No deterministic DC balance (rare pathological patterns possible)
Error detection through sync only (weaker than 8B/10B disparity)
Block-level errors vs symbol-level errors

When to Use Which Encoding

8B/10B remains preferred when deterministic timing and strong error detection are paramount (FC legacy, embedded systems). 64B/66B and beyond are preferred when bandwidth efficiency matters more (10G+ Ethernet, high-density data center links). The choice is fundamentally an engineering trade-off, not a matter of one being universally "better."

8B/10B Advantages

•Guaranteed DC balance per code
•Strong error detection (disparity + code)
•Proven reliability over 20+ years
•Deterministic behavior (no scrambler)
•Symbol-level error localization
•Wide industry support and tools

8B/10B Limitations

•20% overhead limits efficiency
•Complex disparity state machine
•Large lookup tables (512+ entries)
•Not practical beyond ~10 Gbps
•Higher power at equivalent data rate
•Replaced by 64B/66B in modern standards

Summary: Mastering 8B/10B Encoding

8B/10B encoding represents the pinnacle of deterministic block coding—a scheme that provides guaranteed DC balance, strong error detection, and reliable clock recovery through elegant mathematical design. Its influence extends far beyond its direct applications, shaping how engineers think about physical layer encoding.

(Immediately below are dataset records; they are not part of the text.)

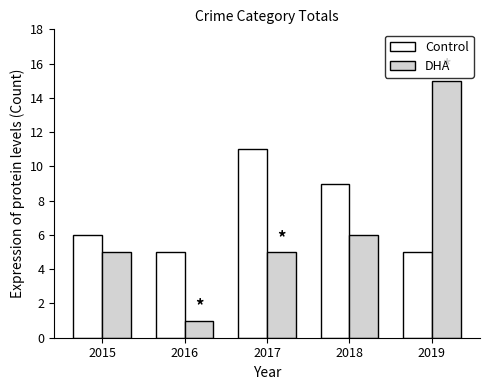

What is the smallest value displayed?

1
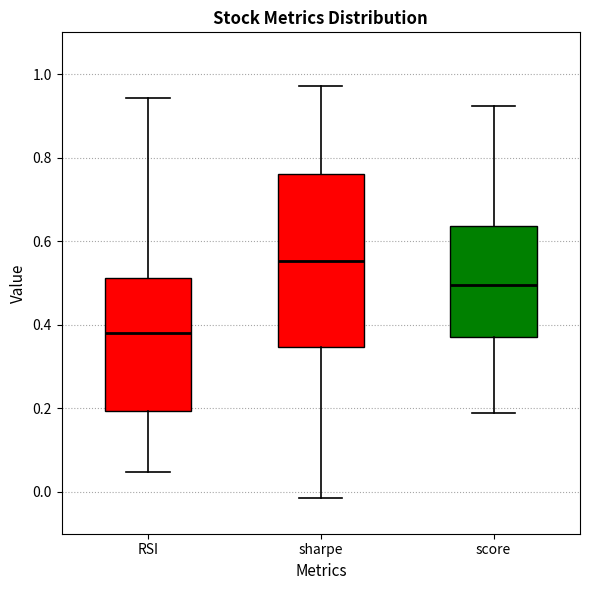

Reading left to right, read every box against the y-axis: the position of its median line, the range the box covers, and the ends of its whiskers. The values are not printed on the chart, so give them approximately, as read against the axis.

RSI: median 0.38, box 0.20 to 0.52, whiskers 0.04 to 0.94
sharpe: median 0.56, box 0.34 to 0.76, whiskers -0.02 to 0.98
score: median 0.50, box 0.38 to 0.64, whiskers 0.18 to 0.92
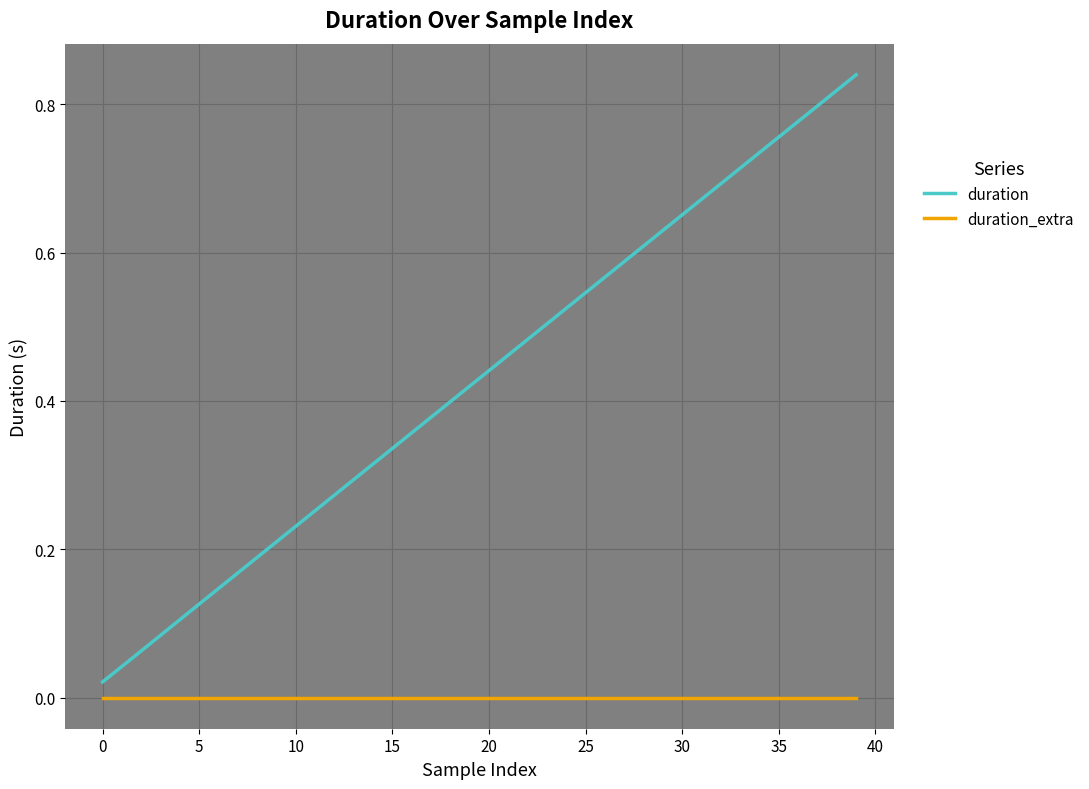

What are all the series names shown in the legend?

duration, duration_extra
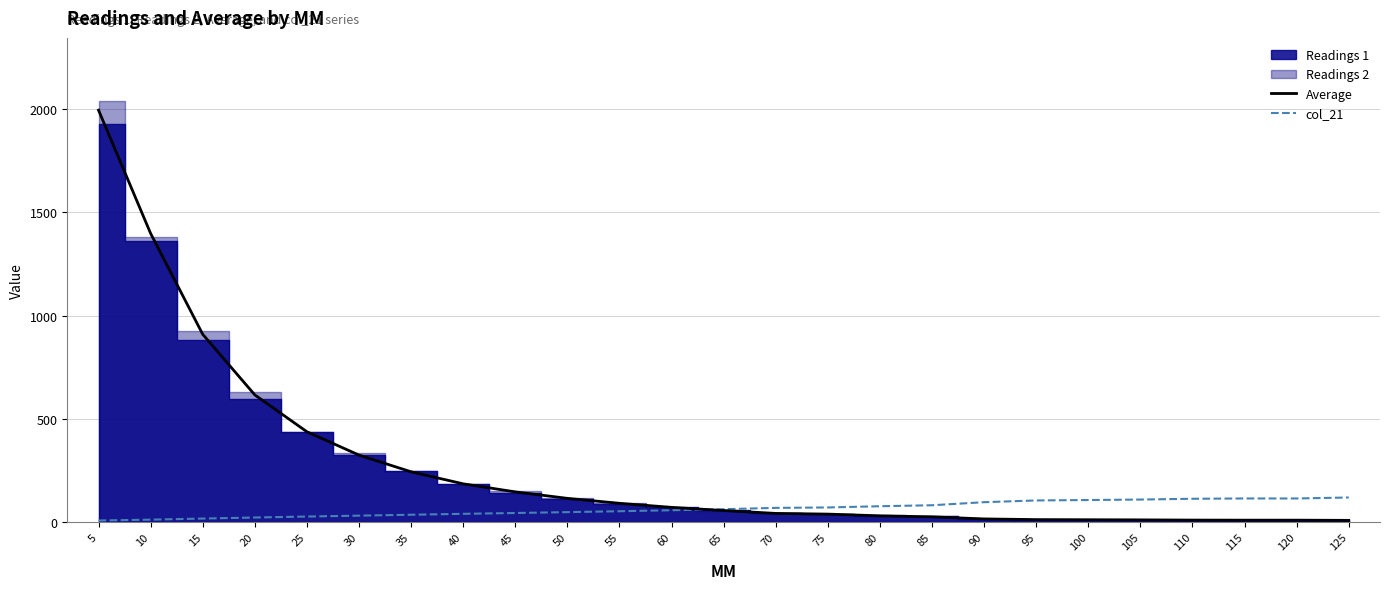

What is the difference between the highest and lowest values at 15?

892.9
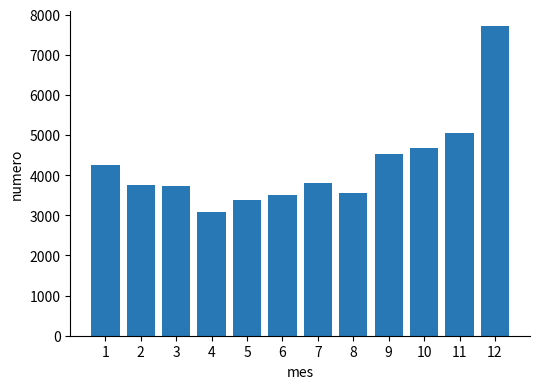

Are the bars horizontal?

No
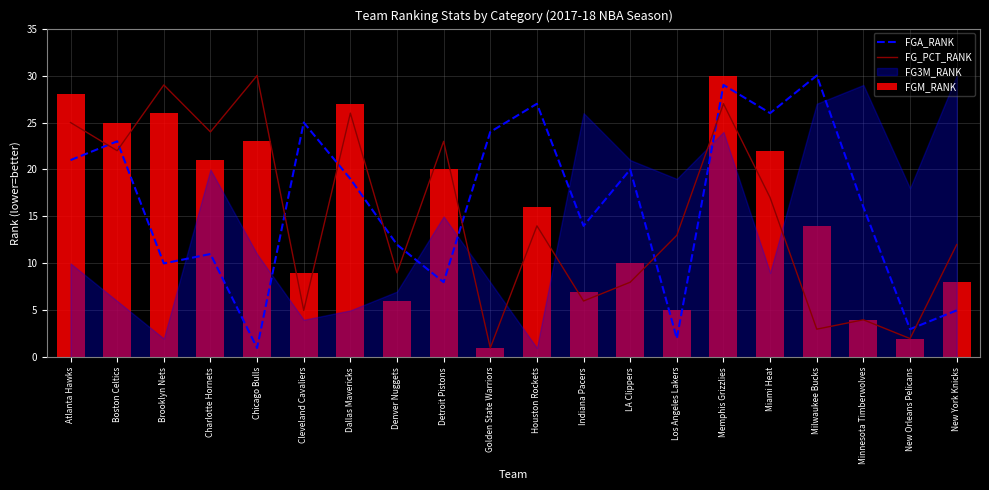

Which series has the largest range (max minus min)?

FGA_RANK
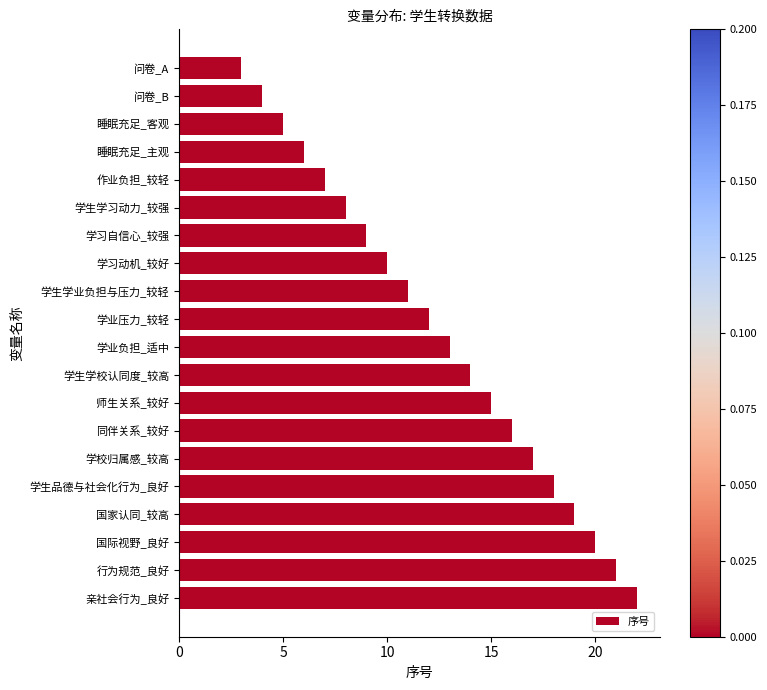

Reading top to bottom, transcribe all the data shown in this chart.

3	4	5	6	7	8	9	10	11	12	13	14	15	16	17	18	19	20	21	22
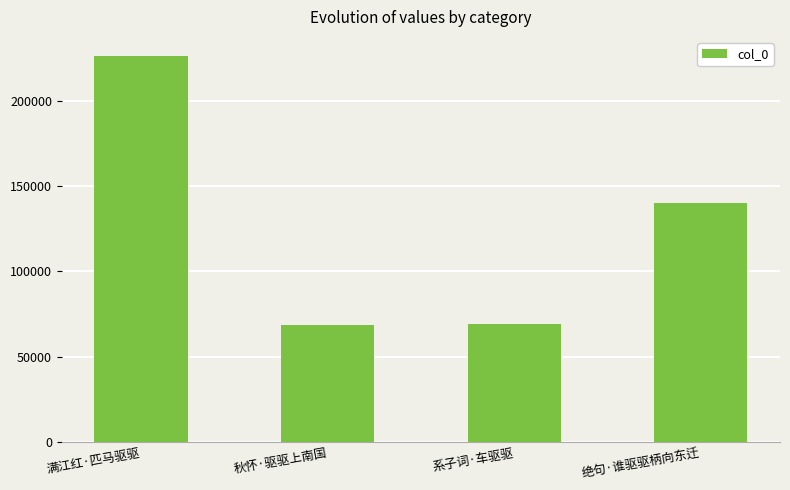

How many bars are there in total?

4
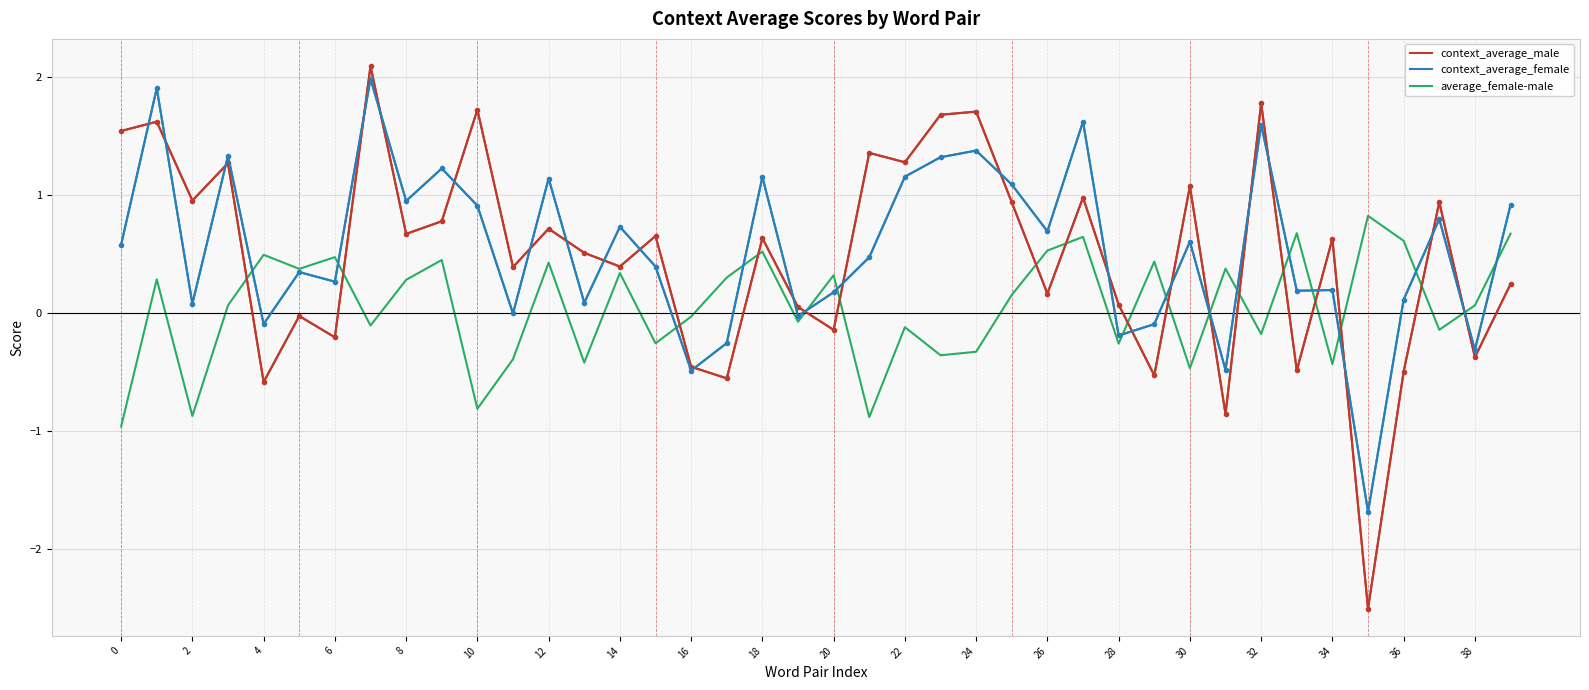

Which series ends up on top after the final intersection of context_average_male and average_female-male?

average_female-male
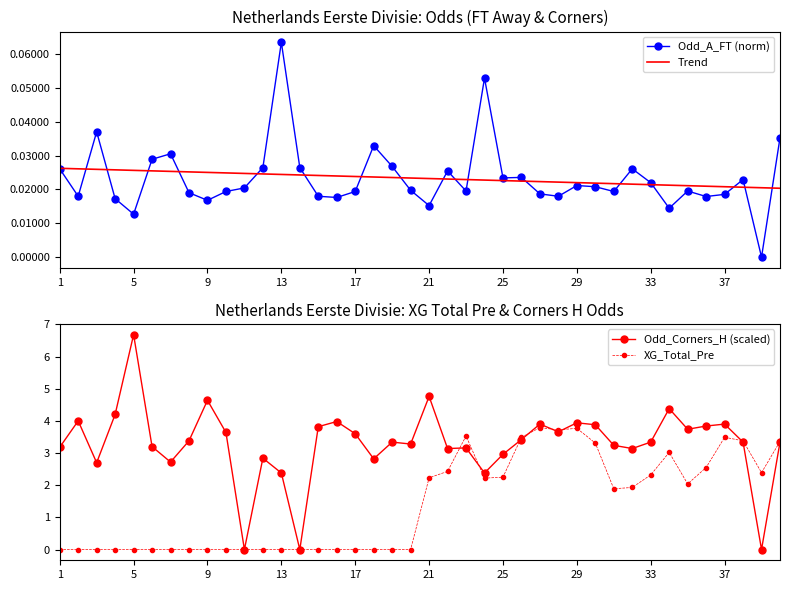

How many lines are shown in the chart?

4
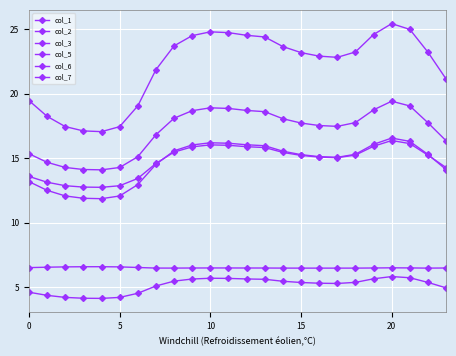

How many lines are shown in the chart?

6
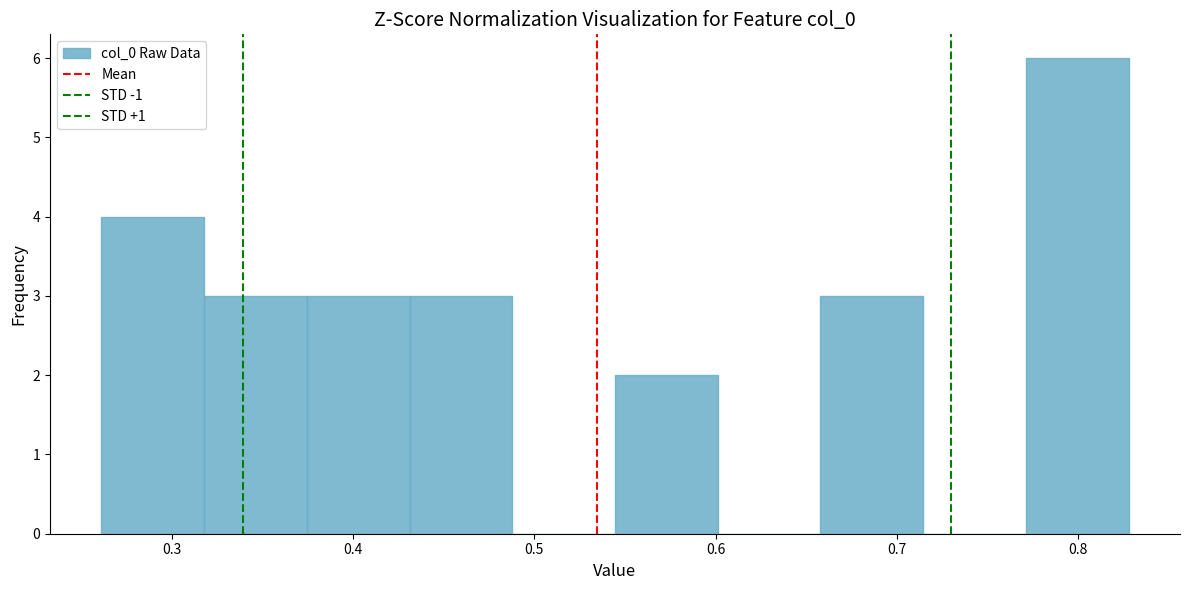

Reading left to right, list every bar in this chart as the range it spans on the x-axis followed by its height. Neither the bar edges nor the heights are printed on the chart, so give them approximately, as read against the axes.

0.26 to 0.32: 4
0.32 to 0.37: 3
0.37 to 0.43: 3
0.43 to 0.49: 3
0.49 to 0.54: 0
0.54 to 0.60: 2
0.60 to 0.66: 0
0.66 to 0.71: 3
0.71 to 0.77: 0
0.77 to 0.83: 6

Let's consolidate the essential knowledge:

Core Concepts to Remember

•Two-Stage Structure: 8-bit input splits into 5B/6B (lower) and 3B/4B (upper) sub-encodings
•Running Disparity: Encoder tracks RD state and selects positive/negative disparity codes to maintain DC balance
•Bounded Disparity: Cumulative disparity never exceeds ±4, guaranteeing DC balance regardless of data pattern
•K-Codes: 12 special codes (K.28.5, K.27.7, K.29.7, etc.) provide word alignment, frame delimiting, and control functions
•Comma Character: K.28.5 contains unique 7-bit pattern for unambiguous symbol boundary detection
•80% Efficiency: 25% overhead, acceptable for speeds up to ~10 Gbps, superseded by 64B/66B at higher rates

8B/10B Quick Reference Card
Parameter	Value	Notes
Code Rate	8:10	8 data bits → 10 code bits
Efficiency	80%	Same as 4B/5B, better properties
Max Run Length	5 identical	Guaranteed by code design
Data Codes	256 (D.x.y)	x: 0-31, y: 0-7
Control Codes	12 (K.x.y)	K.28.0-7, K.23/27/29/30.7
Comma Pattern	K.28.5	0011111010 or 1100000101
DC Balance	Guaranteed	Running disparity bounded ±4
Primary Uses	GbE, FC 1-8G, USB 3.0	Pre-10G high-speed serial

Looking Ahead:

With 8B/10B mastered, you now understand the complete evolution of block coding from 4B/5B through the modern era. The final page in this module covers High-Speed Applications—synthesizing everything you've learned to understand how modern 100G, 400G, and terabit links combine advanced modulation (PAM-4, PAM-16), forward error correction, and high-efficiency encoding to push the boundaries of what's possible over copper and fiber.

Page Complete

You now possess a comprehensive understanding of 8B/10B encoding—from its mathematical foundations through its deployment in Gigabit Ethernet, Fibre Channel, and numerous other standards. This knowledge is essential for anyone working with high-speed serial interfaces or designing systems where physical layer characteristics matter.